Lloyd's Register, the National Physical Laboratory (NPL) and the National Shipbuilding Office (NSO) published the first official measurement of the UK maritime-autonomy sector on 4 June 2026, researched by Stehr Consulting 1. Lloyd's Register is a classification society, the body that certifies a vessel is fit to sail; NPL is the UK's national measurement laboratory; the NSO runs the National Shipbuilding Strategy. The report puts current annual turnover at £600m and roughly 5,000 jobs including the supply chain, projecting £3.7bn of gross value added (GVA) by 2040 and £8.3bn by 2050. A high-growth scenario reaches £26.5bn and 39,200 jobs, across commercial shipping, offshore energy and defence.

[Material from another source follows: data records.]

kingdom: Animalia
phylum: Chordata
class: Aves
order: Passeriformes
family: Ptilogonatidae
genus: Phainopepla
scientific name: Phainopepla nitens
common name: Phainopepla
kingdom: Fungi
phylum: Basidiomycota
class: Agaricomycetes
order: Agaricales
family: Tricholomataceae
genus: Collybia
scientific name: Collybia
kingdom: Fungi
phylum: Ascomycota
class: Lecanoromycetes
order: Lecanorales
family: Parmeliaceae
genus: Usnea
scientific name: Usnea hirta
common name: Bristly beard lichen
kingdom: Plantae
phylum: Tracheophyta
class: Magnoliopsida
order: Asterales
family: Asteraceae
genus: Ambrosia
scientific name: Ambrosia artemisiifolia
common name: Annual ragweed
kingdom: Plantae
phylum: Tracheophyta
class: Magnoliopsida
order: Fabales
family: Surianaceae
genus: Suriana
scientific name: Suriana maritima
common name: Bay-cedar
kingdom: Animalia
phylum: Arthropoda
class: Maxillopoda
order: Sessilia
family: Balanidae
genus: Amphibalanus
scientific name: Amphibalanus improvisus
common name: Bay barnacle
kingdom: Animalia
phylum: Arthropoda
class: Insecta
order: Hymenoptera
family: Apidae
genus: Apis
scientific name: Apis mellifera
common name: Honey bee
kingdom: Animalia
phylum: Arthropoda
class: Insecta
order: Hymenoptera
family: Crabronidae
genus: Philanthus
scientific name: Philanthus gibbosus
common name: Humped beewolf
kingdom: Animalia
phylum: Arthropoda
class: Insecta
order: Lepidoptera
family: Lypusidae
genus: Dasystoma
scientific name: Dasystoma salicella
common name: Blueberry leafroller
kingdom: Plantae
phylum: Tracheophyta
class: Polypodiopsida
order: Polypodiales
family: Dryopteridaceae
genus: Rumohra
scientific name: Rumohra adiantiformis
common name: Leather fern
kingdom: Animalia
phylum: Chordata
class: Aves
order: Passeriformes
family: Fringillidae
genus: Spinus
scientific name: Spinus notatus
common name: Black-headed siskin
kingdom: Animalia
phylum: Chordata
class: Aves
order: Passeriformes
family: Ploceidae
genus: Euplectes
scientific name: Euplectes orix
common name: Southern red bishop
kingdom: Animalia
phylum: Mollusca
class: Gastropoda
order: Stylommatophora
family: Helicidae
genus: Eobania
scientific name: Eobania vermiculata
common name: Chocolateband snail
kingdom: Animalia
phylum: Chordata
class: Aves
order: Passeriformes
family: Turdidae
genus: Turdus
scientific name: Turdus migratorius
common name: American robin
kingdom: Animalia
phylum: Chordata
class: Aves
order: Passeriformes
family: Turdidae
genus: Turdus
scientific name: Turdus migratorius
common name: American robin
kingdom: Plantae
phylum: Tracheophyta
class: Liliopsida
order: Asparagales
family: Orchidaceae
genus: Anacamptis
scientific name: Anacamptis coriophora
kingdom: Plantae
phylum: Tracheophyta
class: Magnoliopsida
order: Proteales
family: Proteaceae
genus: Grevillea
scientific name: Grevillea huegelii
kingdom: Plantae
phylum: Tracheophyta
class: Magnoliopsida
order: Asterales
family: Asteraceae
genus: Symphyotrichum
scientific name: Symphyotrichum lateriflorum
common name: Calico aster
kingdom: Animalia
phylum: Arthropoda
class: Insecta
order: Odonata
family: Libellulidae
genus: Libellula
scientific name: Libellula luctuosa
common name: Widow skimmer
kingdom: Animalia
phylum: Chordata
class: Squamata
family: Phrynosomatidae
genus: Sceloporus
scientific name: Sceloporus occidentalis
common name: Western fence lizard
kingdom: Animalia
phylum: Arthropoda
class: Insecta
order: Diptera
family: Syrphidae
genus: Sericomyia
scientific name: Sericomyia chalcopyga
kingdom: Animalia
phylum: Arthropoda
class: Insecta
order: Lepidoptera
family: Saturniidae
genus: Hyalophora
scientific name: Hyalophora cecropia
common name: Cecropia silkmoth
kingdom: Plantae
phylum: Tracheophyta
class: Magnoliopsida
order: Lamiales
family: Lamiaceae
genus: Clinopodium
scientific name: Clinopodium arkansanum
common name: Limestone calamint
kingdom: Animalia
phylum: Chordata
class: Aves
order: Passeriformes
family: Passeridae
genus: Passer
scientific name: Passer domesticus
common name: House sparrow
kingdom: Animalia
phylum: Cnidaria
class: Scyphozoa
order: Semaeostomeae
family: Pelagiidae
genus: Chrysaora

NSO chief executive Rod Paterson called it "one of the most significant markets for UK shipbuilding and maritime technology" 2. The £600m base against the £8.3bn central target is a fourteenfold rise, and that multiplier is the figure the sector will drop into procurement papers and shipbuilding-strategy submissions. The high-growth £26.5bn line is the headline number, though it rests on a scenario rather than a measured value, so the durable figures are the £600m turnover and the 5,000 jobs.
Lloyd's Register co-authored a demand-sizing report whose findings sit beside its day job of certifying vessels. Its assurance business depends on independence from commercial pressure, and lending its name to a market-growth case places the body that certifies the hardware on the demand side of the sector it also polices. The report carries the IMO Code's regulatory baseline out of compliance language and into an investment argument, the institutional bridge between a new rulebook and the capital that follows it.